February 12, 2016 – Weekly Brief
TSX Rallies on Friday, Cutting into Earlier Losses as Oil & Financials Jump
The S&P/TSX Composite finished down again this week, but rallied on Friday with a 2.4%, 293.87 point jump, to finish trading at 12,381.24. The Friday uptick was the first positive finish for the TSX in 6 days. As one might expect, this positive finish was mainly driven by increases in the financial and energy sectors; however, all 10 of the TSXs main sectors were in the black on Friday.
Oil, which hit a 12-year low earlier in the week, rebounded strongly to finish the week only slightly down. Once again, renewed optimism over the possibility of an OPEC deal with other producers to cut supply led the to the rebound. From week to week, analyst sentiment seems to be flipping between optimistic and pessimistic on the future of an OPEC agreement. West Texas Intermediate saw future contracts rise 12%.
The Loonie finished the week at 72.22 cents to the US Dollar, up 0.5% for the week. Gold has been seen all year as a safe haven, and that sentiment did not change this week; indeed, Gold increased on the week to $1238.50 per ounce, up 5.5% for the week. Gold maintained its status trend as a safe haven, as evidenced by it’s nearly 11% increase year-to-date.
In the U.S., data from Friday revealed that consumer confidence has declined in February, with stock prices and the perception of weaker global conditions being front-and-centre in consumers’ thoughts. A difficult week in the U.S. markets did nothing to bolster consumer confidence either, as all markets were down for the week.
Much of the selloff was sparked on Wednesday, as U.S. Federal Reserve Chair Janet Yellen’s Tuesday remarks to Congress indicated a potential delay in further rate hikes. Worries about a softening U.S. economy were certainly not eased by these statements, and Wednesday saw a selloff in Europe and Asia which was followed by similar such selloffs later in the day in North America.
Many banks also scared investors, as plunging rates around the world have led to fears of decreasing profitability for banks; consequently, banks in Greece, France, Italy and Germany saw their stocks decrease. Sweden Central Bank “Riksbank” also added fuel to the fire with an additional rate cut, plunging the key Swedish rate to -0.5% from -0.35%.
Falling markets continue to offer a stellar opportunity for Canadians looking to invest for the long term. By adding to their current portfolios, investors in Canada can enjoy a lowered average cost base on their overall portfolio. To be sure, low oil prices are transferring money out of the hands of oil exporters and into the hands of oil importing countries.
Inevitably, that transfer will lead to increased spending by these importing countries. Increased spending will help the economy to grow, and the ensuing market rebounds will allow today’s investments to enjoy strong growth down the line.
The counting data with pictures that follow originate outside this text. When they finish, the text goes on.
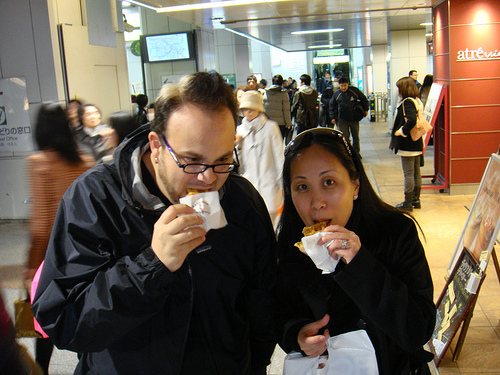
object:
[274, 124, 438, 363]
woman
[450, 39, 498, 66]
sign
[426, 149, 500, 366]
sign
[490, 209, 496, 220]
drinks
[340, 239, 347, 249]
ring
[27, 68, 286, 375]
man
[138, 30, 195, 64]
television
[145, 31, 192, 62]
map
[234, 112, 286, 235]
coat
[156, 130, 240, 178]
eyeglasses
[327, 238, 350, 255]
finger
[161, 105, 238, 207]
face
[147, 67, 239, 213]
head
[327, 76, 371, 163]
people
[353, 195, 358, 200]
earring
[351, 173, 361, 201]
ear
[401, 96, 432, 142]
purse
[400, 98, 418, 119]
shoulder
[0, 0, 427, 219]
wall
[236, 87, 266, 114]
hat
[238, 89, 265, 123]
head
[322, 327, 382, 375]
bag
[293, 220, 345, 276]
food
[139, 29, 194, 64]
monitor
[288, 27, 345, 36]
lights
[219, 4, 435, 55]
ceiling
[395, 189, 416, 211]
boots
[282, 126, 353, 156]
sunglasses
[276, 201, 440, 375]
jacket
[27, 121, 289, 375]
jacket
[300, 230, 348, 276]
tissue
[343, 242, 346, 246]
part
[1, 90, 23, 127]
part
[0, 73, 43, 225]
portrait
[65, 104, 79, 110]
spectacle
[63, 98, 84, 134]
man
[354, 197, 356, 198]
part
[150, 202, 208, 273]
hand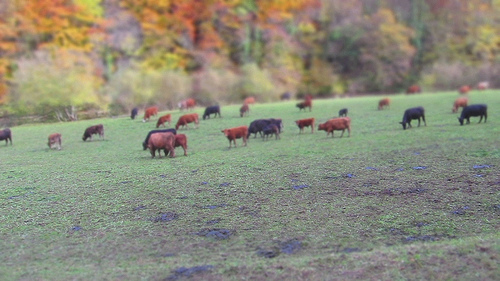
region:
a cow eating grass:
[0, 125, 16, 147]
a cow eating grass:
[38, 128, 67, 154]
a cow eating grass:
[75, 121, 106, 146]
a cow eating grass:
[397, 103, 431, 137]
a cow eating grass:
[142, 133, 178, 159]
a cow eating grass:
[231, 93, 261, 116]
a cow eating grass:
[172, 110, 202, 127]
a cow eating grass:
[201, 103, 222, 118]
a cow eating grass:
[138, 106, 160, 121]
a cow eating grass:
[372, 91, 392, 113]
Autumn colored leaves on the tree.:
[2, 0, 309, 100]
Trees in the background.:
[2, 0, 498, 129]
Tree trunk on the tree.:
[46, 102, 80, 125]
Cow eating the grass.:
[455, 101, 493, 128]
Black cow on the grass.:
[397, 104, 432, 131]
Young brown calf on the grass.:
[220, 123, 252, 147]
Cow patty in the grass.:
[197, 221, 236, 243]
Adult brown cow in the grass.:
[145, 130, 177, 158]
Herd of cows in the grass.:
[0, 78, 498, 159]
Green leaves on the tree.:
[412, 16, 430, 58]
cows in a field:
[44, 8, 499, 239]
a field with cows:
[75, 62, 490, 268]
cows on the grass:
[89, 71, 376, 267]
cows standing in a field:
[40, 73, 499, 279]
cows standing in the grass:
[12, 63, 322, 276]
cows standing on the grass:
[65, 25, 425, 269]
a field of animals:
[82, 53, 489, 192]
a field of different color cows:
[46, 15, 499, 194]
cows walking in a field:
[75, 57, 482, 260]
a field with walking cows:
[47, 68, 465, 211]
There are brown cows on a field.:
[291, 113, 372, 139]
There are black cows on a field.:
[388, 100, 486, 134]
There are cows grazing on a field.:
[33, 122, 119, 154]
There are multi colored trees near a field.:
[10, 13, 262, 82]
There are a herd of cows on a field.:
[126, 104, 355, 165]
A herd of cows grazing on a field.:
[107, 111, 322, 158]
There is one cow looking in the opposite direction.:
[207, 122, 255, 148]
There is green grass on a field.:
[196, 182, 380, 273]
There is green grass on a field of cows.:
[108, 178, 195, 243]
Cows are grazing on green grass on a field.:
[381, 92, 484, 139]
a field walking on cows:
[79, 88, 464, 254]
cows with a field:
[91, 83, 425, 278]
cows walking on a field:
[85, 61, 497, 240]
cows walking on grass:
[74, 28, 490, 238]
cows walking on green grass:
[49, 32, 360, 262]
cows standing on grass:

It cannot be stressed enough how opportune the timing is of the markets declining, as the RRSP contribution deadline for the 2015 Tax Year is a little over 2 weeks away (February 29th).
Why A Bad Economy Can Make for a Better Lifestyle
Market Update as of February 12, 2016
The TSX closed at 12381, down -383 points or -3.00% over the past week. YTD the TSX is down -4.67%.
The DOW closed at 15974, down -231 points or -1.43% over the past week. YTD the DOW is down -8.33%.
The S&P closed at 1865, down -15 points or -0.80% over the past week. YTD the S&P is down -8.76%.
The Nasdaq closed at 4338, down -251 points or -0.57% over the past week. YTD the Nasdaq is down -13.36%.
Gold closed at 1239, up 56.00 points or 5.54% over the past week. YTD gold is up 17.00%.
Oil closed at 29.08, down -1.77 points or -5.74% over the past week. YTD oil is down -21.51%.
The USD/CAD closed at 1.384803, down -0.0058 points or -0.42% over the past week. YTD the USD/CAD is up 0.08%.
The MSCI closed at 1469, down -80 points or -5.16% over the past week. YTD the MSCI is down -11.67%.
The Euro Stoxx 50 closed at 2756, down -123 points or -4.27% over the past week. YTD the Euro Stoxx 50 is down -15.67%.
The FTSE closed at 5708, down -140 points or -2.39% over the past week. YTD the FTSE is down -8.55%.
The CAC closed at 3995, down -216 points or -4.90% over the past week. YTD the CAC is down -13.85%.
DAX closed at 8968, down -512.00 points or -3.42% over the past week. YTD DAX is down -16.52%.
Nikkei closed at 14953, down -1867.00 points or -11.10% over the past week. YTD Nikkei is down -21.44%.
The Shanghai closed at 2765, up 1.0000 points or 0.04% over the past week. YTD the Shanghai is down -21.87%.